I rolled off her to my knees, looking for Marshall.
He’d moved and appeared unhit and unresisting.
“Wait. Let Chief Marshall explain.”
“Damn it, Stewart, he was your trusted source?” I trained my gun again.
Adam ran forward. “Wait.
”
Chief Marshall sauntered closer, his arms resting at his sides, no weapon in sight.
“Don’t move,” I said.
Chief Marshall stopped. “I orchestrated this escape plan.”
His hated voice reminded me how much I had never liked him, and that was before I’d seen him murder an alternative version of myself.
Dad’s weapon stayed up and his gaze flitted to Stewart. “He’s your secret source?

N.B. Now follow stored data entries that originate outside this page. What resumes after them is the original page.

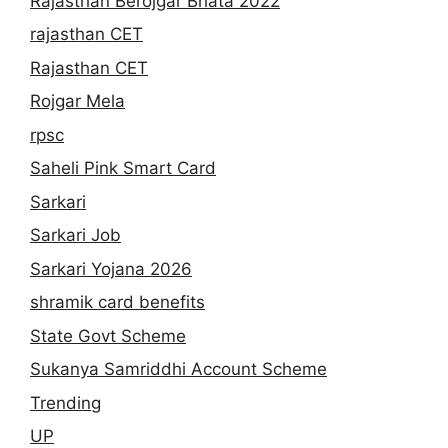
Rajasthan Berojgar Bhata 2022
rajasthan CET
Rajasthan CET
Rojgar Mela
rpsc
Saheli Pink Smart Card
Sarkari
Sarkari Job
Sarkari Yojana 2026
shramik card benefits
State Govt Scheme
Sukanya Samriddhi Account Scheme
Trending
UP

I trusted you! We all trusted you! What were you thinking?”
I stared at Adam, who’d placed himself in front of Marshall. “Not you, too.”
“He can time-travel,” Adam explained.
“Yeah, I kind of figured that when I saw him vanish after murdering the other me and Healy,” I snapped.
“He can time-travel like the originals.” Stewart pointed toward Grayson and Blake, who had just appeared outside in our little battleground. She climbed to her feet, swiping at the dust on her pants, then proceeded to point at Lonnie and Sasha as they too emerged. “He’s one of them.”
“Shit,” Mason said, joining us from one of the tents, his voice still groggy from the laser-induced coma he’d been in. “Marshall.” He drew his gun and moved to Holly’s side.
He can time-travel like the originals? This means … “So Thomas and Ludwig figured out the secret formula for perfect, synthetic time travelers,” I said.
Dad shook his head at Stewart. “He’s talked you into leading us right to them. Right to Eyewall headquarters.” He sounded pissed at her and at himself.
“There’s probably some kind of weird-ass experiment being performed on us right now,” Mason added. “Like this whole journey is testing us so they know exactly what we’re capable of, what we can potentially do for them.”
“He’s not an experiment! He’s an original,” Adam shouted.
Grayson shook his head. “Impossible.”
“There’s no record of any others,” Lonnie added.
“That’s not completely true.” Blake stepped up and held out his hands for everyone to calm down. He looked right at me and then at Holly. “Frank. Remember Frank? He was on Healy’s committee. He had another time traveler working for him. Before he was thrown in jail, he’d set something in motion. A project to fight Eyewall.”